João Pessoa, 19 de julho de 2021 | --ºC / --ºC Dólar - Euro
A polêmica que incendeia o país, dentre tantas outras não menos insignificantes, é se o voto deve ser impresso ou não. Há defensores e detratores ardentes, com argumentos os mais estapafúrdios, de ambas as partes, deixando de lado a necessidade de se discutir uma reforma eleitoral decente, que impeça a reeleição, traga o fim da imunidade parlamentar e extinga os privilégios a parlamentares municipais, estaduais e federais. Junte-se a isto, a aplicação das leis que punam excessos e fraudes, alijando da política, definitivamente, fraudadores e bandidos.
Essa discussão calha bem com o teor do conto “A Sereníssima República”, de Machado de Assis (Papéis Avulsos), em que o cônego Vargas, proferindo uma conferência científica, diz ter descoberto, estudado e sistematizado o idioma araneída, a partir da observação de algumas aranhas. Decidido a dar uma organização social àqueles animais, tão virtuosos na sua vida de fiar, tecer, trabalhar e morrer, sem arrancar nada a ninguém, o cônego começa por adotar o sistema eleitoral da Sereníssima República de Veneza, através da eleição por sorteio.

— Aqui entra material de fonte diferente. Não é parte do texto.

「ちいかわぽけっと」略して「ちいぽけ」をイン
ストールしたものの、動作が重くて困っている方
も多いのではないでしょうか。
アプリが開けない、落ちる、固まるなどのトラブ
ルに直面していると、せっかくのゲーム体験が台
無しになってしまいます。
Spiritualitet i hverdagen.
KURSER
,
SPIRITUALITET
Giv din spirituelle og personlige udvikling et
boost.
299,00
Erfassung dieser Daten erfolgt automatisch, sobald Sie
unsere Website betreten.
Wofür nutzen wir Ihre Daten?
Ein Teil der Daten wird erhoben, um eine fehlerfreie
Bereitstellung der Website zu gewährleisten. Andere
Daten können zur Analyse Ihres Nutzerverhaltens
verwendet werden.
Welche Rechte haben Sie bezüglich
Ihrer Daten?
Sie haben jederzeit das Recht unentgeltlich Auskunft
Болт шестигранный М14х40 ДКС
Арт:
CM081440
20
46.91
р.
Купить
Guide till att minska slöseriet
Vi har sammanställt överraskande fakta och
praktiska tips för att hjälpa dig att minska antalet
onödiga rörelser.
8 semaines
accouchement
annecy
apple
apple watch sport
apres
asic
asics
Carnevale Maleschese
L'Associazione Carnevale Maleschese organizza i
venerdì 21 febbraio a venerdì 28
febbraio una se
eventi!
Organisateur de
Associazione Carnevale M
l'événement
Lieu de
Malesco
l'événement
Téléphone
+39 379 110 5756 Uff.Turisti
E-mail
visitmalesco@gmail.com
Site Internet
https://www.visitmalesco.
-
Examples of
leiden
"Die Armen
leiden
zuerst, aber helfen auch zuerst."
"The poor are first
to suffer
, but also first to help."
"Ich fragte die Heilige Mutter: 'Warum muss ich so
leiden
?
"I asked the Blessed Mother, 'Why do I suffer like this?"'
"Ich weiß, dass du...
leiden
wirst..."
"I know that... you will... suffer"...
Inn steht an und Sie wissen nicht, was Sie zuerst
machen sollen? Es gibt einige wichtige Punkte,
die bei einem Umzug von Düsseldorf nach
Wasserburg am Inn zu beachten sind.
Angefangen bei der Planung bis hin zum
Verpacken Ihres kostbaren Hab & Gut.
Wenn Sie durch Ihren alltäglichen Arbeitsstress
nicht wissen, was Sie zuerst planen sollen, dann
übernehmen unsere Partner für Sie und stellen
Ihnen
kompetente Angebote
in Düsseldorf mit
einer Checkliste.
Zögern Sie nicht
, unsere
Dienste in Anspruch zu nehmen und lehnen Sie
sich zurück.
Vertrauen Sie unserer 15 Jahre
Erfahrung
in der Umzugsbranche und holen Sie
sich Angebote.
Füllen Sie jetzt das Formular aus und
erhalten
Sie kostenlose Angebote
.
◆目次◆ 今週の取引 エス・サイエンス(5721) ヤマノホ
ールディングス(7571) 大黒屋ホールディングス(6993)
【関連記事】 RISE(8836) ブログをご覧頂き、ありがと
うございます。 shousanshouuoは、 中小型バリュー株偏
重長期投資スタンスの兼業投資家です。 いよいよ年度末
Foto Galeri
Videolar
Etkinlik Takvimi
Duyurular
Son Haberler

O problema é que todas as práticas adotadas para o sorteio, aumentando e diminuindo o tamanho do saco tecido pelas “Mães da República”, as aranhas escolhidas para essa finalidade, ou modificando o formato do saco, nada salvava o processo eleitoral de falhas normais e de fraudes, que, com o tempo, se tornaram mais frequentes. As aranhas poderiam passar a vida a tecer e destecer o saco das bolas do sorteio, como Penélope, à espera de Ulisses. Mas se Ulisses não chegar, para pôr cobro à ação dos pretendentes, esse processo será inútil, como ficou observado dentro da Odisseia. Ulisses precisa retornar, porque ele é a sapiência, diz o cônego Vargas.
Ora, o conto é uma delícia de ironia sobre o sistema político, tendendo sempre à fraude. Não faltam sequer os partidos que querem para si o monopólio da verdade. O Partido Retilíneo, que insiste em dizer que a tecedura de teias em linhas retas representa a probidade, os altos anseios republicanos, enquanto que a tecedura em linhas curvas, prerrogativa do Partido Curvilíneo, seria uma prova inquestionável da improbidade, ao que retruca o Partido Reto-Curvilíneo, que a probidade, a verdade e os sentimentos nobres não podem acontecer senão juntando retas e curvas, ainda que o quarto partido, o Anti-Reto-Curvíleno, negue todos os princípios… Não poderia existir melhor alegoria da política brasileira.
Os argumentos do filólogo e cientista político, explicando que, apesar das evidências que apontavam o escolhido no sorteio, o nome, na realidade, era de outro, antecipam os jogos retóricos tão comuns na nossa viciada Inquietantíssima República, onde o tudo é nada e o nada é tudo; o certo é o errado e o errado é o certo.
Do mesmo modo que nos faltam Homeros, não pela razão apontada por Camões, mas porque os Príamos de hoje procuram a sombra e o silêncio, e tudo se passa como se Aquiles não tivesse matado Heitor, conforme diz Machado, no Capítulo CXXV de Dom Casmurro, “Uma Comparação”, faltam-nos Ulisses. Os que temos deixaram que a esperteza se sobrepujasse à sapiência. O resultado é a hybris (ὕβρις), o descomedimento que toma conta de todos os partidos, fazendo com que misturem as suas sandices, de tal modo que todos são, ao mesmo tempo, tudo e nada. Enquanto Ulisses não chega, não sob a forma de um salvador da pátria, mas sob a grande metáfora da prudência, continência, reflexão e sabedoria, a Sofrosúne (Σωφροςύνη) que os gregos tanto admiravam e cultivavam, não sairemos da retórica vazia, que alimenta dia-a-dia o descalabro.